At about 9pm it started gettin’ real. My body wasn’t messing around and all hands were needed on deck during EVERY contraction. Victoria putting counter-pressure on my back and doing her doula thing, while PK was at my face praying with me, praying for me, and helping me to concentrate on my breathing and incredibly loud moaning. Side note: You guys, sounds came out of my mouth that I didn’t know existed. Moans and growls that were not dainty nor quiet. During active labor I labored everywhere. In a bathtub for a couple hours, on the toilet, squatting, on my hands and knees on the bed, on my knees hugging the back of the bed, on my right side, on my left side. Upside down. Just kidding on that one. Wanted to make sure you were still paying attention. While we’re distracted…

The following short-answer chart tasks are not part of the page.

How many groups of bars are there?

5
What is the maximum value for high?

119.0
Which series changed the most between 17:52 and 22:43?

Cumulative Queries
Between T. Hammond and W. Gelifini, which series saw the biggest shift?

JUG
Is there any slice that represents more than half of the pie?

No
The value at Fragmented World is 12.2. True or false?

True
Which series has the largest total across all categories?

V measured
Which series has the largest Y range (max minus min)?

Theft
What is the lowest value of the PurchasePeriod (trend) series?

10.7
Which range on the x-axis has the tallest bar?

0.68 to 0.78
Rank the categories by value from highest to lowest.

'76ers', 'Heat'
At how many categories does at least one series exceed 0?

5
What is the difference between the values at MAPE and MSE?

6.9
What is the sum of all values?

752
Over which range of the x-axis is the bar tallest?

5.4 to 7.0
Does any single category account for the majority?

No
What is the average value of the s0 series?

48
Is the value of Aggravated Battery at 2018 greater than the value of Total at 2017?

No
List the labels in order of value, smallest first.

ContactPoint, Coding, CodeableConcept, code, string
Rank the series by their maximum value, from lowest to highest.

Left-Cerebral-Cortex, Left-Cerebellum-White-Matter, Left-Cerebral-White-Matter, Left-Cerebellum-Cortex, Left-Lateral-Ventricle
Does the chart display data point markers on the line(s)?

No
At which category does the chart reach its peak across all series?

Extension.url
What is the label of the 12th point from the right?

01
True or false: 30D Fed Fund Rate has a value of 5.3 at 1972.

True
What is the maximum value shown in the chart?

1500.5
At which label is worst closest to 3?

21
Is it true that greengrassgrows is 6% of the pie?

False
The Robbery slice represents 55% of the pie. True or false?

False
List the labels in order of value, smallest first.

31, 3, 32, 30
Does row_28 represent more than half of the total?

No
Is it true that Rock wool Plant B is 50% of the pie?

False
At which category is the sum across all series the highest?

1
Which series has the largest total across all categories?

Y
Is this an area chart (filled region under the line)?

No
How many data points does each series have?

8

Then the time came to push. And push I did. FOR THREE HOURS. Lord have mercy. Worst pain ever, you ask? Why yes. And defining it by “worst pain ever” is an understatement. My contractions weren’t close enough so I would push and he would then decide to stay back for a bit. So it was one step forward and two steps back for a LONG time. I was so exhausted. PK kept praying strength over me and it was by God’s strength (and how he used everyone involved) that I got through this. So then our midwife got her gown on which indicated Eddy was coming soon. They then wheeled out a mirror and I never thought I’d be one of those people to watch the birth of my baby. But it was SO empowering. I remember the midwife saying at one point “Christine, wake up, (I fell dead asleep in the middle of pushing. Isn’t that wild?!) lift up your head and look at your baby.” I could see his head and that’s all I needed to be able to push one last time and meet him.
He was finally born! 8:07 am on August 22, 2014. 8 lbs 1oz. 21 in. long. They placed him on my chest  and I’d like to tell you I bawled my eyes out, but I was too tired. I prayed and I thanked God for this sweet boy. I remember telling God “he is YOURS Lord” and thanking Him that we get to be Eddy’s parents. You guys, he was so cute right out of the womb. He was so alert and wide eyed and his cry was the best thing ever. There was so much going on after that. It was placenta time, so there was that, then all of a sudden I was feeding him thanks to Victoria. Thank God for her because I was so tired I couldn’t do anything for myself. He latched like a boss and I am SO grateful for that and don’t take that for granted for one minute. Our parents then came to see him and the rest is history.
It all was unreal. Crazy unreal.
And then there’s this man. My amazing, strong, faith-filled husband who was with me during EVERY contraction. 31 hours of contractions, by my side praying with me, coaching me, making sure I was breathing and staying hydrated. In the tub with me, face to face with me. Looking me in the eyes and telling me I could do it when I thought I had absolutely nothing left in me. My gosh I love you, PK. We did it and I could not have done any of this without you. My love for you has grown in such an intense way after experiencing what we did to bring Eddy into the world, and there’s no going back to the way it was. You are an incredible man, and I am the luckiest.
So there you have it. The remarkable story of Edward the Brave.
Thank you Lord for the sweetest boy a girl could ask for.